I’m afraid by(..., std()) is still subtly broken. It’s producing incorrect numbers. See this example:

import numpy as np
import dask.dataframe
import pandas as pd
import datashader

if __name__ == '__main__':

    pf = pd.DataFrame(dict(a=np.random.randint(0, 10, 1000),
                           b=np.random.randint(0, 10, 1000),
                           c=np.random.randint(0, 10, 1000),
                           cat=np.random.randint(0, 3, 1000)))

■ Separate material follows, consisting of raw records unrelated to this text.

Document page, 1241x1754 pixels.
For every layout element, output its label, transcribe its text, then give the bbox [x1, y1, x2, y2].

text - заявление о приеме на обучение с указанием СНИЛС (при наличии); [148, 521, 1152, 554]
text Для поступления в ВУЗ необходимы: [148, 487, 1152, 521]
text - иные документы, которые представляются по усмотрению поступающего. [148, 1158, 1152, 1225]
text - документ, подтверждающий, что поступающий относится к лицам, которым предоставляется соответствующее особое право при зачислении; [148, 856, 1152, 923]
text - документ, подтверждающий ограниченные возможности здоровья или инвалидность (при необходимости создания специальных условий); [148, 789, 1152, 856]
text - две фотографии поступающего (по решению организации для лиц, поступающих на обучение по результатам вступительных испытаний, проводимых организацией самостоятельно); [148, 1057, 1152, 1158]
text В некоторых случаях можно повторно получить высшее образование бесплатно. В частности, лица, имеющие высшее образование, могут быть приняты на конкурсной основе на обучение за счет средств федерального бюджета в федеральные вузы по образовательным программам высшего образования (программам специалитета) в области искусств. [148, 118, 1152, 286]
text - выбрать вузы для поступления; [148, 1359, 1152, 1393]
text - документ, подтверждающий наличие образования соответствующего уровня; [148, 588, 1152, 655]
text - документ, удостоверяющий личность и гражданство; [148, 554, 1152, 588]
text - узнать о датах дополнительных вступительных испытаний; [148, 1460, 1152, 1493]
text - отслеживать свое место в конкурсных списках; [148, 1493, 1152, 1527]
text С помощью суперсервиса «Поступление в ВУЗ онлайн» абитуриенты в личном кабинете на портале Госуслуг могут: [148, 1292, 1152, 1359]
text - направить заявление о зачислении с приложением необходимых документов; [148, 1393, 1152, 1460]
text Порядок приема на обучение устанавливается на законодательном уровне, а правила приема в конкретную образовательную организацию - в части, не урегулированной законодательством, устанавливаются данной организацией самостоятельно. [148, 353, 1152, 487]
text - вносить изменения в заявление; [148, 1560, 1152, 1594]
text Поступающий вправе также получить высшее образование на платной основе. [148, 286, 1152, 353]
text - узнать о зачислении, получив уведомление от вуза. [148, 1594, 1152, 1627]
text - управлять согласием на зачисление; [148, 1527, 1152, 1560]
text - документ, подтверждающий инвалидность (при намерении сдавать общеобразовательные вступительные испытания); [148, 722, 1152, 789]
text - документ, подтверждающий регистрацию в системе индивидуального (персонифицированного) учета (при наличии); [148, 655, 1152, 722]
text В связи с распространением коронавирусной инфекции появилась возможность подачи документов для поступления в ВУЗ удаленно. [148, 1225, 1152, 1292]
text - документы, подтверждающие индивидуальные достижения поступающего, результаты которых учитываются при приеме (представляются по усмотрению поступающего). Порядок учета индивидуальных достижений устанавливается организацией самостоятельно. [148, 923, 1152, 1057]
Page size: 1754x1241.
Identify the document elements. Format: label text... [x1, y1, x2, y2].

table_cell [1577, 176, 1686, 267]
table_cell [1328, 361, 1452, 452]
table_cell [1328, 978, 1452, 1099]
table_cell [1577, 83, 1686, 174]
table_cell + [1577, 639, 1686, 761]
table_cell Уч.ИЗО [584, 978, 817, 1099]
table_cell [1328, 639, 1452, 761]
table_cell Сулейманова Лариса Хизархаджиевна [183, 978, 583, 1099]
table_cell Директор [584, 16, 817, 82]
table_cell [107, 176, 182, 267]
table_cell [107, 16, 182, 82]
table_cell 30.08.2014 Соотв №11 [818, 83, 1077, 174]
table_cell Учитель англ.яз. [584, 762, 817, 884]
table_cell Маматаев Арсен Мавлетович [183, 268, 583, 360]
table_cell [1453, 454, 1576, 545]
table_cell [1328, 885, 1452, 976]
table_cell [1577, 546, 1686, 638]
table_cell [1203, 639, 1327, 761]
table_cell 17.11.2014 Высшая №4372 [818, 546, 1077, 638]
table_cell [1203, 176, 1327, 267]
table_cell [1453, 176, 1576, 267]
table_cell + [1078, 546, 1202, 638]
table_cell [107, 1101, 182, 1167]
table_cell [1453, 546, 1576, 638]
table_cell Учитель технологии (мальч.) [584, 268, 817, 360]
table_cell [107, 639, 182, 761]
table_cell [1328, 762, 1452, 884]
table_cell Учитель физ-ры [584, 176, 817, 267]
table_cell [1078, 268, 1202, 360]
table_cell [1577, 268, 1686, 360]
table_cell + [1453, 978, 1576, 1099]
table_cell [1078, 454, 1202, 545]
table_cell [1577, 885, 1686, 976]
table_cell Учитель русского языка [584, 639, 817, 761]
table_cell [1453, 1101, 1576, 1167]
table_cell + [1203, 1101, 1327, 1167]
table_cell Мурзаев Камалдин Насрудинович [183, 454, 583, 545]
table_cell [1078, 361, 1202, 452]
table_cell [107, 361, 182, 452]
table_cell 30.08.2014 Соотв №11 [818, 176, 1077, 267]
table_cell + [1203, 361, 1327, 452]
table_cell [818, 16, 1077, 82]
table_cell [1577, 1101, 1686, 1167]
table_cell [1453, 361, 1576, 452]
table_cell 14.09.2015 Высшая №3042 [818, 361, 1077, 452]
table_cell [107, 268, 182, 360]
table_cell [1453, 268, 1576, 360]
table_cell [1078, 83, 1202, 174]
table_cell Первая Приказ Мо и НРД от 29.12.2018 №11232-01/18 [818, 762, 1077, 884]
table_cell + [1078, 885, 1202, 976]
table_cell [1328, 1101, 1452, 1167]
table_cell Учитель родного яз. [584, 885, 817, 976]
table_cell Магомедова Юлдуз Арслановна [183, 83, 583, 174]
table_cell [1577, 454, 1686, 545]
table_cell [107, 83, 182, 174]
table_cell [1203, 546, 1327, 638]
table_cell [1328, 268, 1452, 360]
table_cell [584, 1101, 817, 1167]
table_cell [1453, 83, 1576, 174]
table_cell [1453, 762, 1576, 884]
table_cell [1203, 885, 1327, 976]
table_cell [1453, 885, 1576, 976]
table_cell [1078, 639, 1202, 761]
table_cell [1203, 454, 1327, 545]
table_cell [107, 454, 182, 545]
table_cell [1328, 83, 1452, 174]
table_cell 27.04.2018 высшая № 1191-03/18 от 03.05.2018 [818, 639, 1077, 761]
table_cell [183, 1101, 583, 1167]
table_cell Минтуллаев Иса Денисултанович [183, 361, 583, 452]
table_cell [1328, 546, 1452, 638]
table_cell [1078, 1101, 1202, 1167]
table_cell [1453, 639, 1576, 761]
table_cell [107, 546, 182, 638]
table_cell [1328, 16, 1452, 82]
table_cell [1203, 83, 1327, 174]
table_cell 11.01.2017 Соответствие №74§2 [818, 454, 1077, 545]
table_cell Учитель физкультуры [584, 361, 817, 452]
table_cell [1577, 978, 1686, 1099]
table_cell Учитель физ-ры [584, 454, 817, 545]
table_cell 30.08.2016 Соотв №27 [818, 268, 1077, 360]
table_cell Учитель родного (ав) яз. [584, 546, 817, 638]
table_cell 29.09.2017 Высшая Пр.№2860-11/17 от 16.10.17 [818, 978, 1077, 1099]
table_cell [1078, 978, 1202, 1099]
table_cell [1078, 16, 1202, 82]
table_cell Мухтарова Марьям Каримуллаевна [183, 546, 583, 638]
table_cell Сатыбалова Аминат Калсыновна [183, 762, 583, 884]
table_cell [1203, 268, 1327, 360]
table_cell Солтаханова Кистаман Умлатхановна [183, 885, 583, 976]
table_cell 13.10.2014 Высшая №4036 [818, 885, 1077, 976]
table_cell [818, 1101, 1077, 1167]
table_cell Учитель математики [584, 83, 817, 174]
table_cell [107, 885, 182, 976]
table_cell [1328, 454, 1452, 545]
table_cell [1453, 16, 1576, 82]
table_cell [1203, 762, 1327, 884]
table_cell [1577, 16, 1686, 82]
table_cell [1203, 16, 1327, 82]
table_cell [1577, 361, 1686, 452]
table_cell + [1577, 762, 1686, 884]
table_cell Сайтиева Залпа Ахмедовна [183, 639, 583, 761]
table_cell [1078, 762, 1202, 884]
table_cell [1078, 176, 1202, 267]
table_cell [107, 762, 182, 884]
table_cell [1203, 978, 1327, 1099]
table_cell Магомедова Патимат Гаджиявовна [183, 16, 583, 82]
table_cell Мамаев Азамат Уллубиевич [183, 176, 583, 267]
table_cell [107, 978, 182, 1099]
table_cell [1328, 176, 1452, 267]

    print(np.std(pf['a']))

    ddf = dask.dataframe.from_pandas(pf, npartitions=1)
    ddf = ddf.categorize('cat')
    print(ddf)

    canvas = datashader.Canvas(10, 10)

    raster = canvas.points(ddf, 'a', 'b', datashader.count_cat('cat'))
    print("count_cat ok")

    raster = canvas.points(ddf, 'a', 'b', datashader.mean('c'))
    print("mean ok")

    raster = canvas.points(ddf, 'a', 'b', datashader.by('cat', datashader.mean('c')))
    print("by(cat, mean(c)) ok")
    print(raster)

    raster = canvas.points(ddf, 'a', 'b', datashader.by('cat', datashader.std('c')))
    print("by(cat, std(c)) ok")
    print(raster)
    print(np.nanmin(raster), np.nanmax(raster))

    raster = canvas.points(ddf, 'a', 'b', datashader.std('c'))
    print("by(cat, std(c)) ok")
    print(raster)
    print(np.nanmin(raster), np.nanmax(raster))

The second-last raster above, the one made via a by('cat', std('c')) aggregation, consistently reports a max value of >10. The “c” column contains only random numbers from 0 to 9, so that value for std is impossible.

The last raster, obtained by a plain std('c') reduction, looks to have sensible values.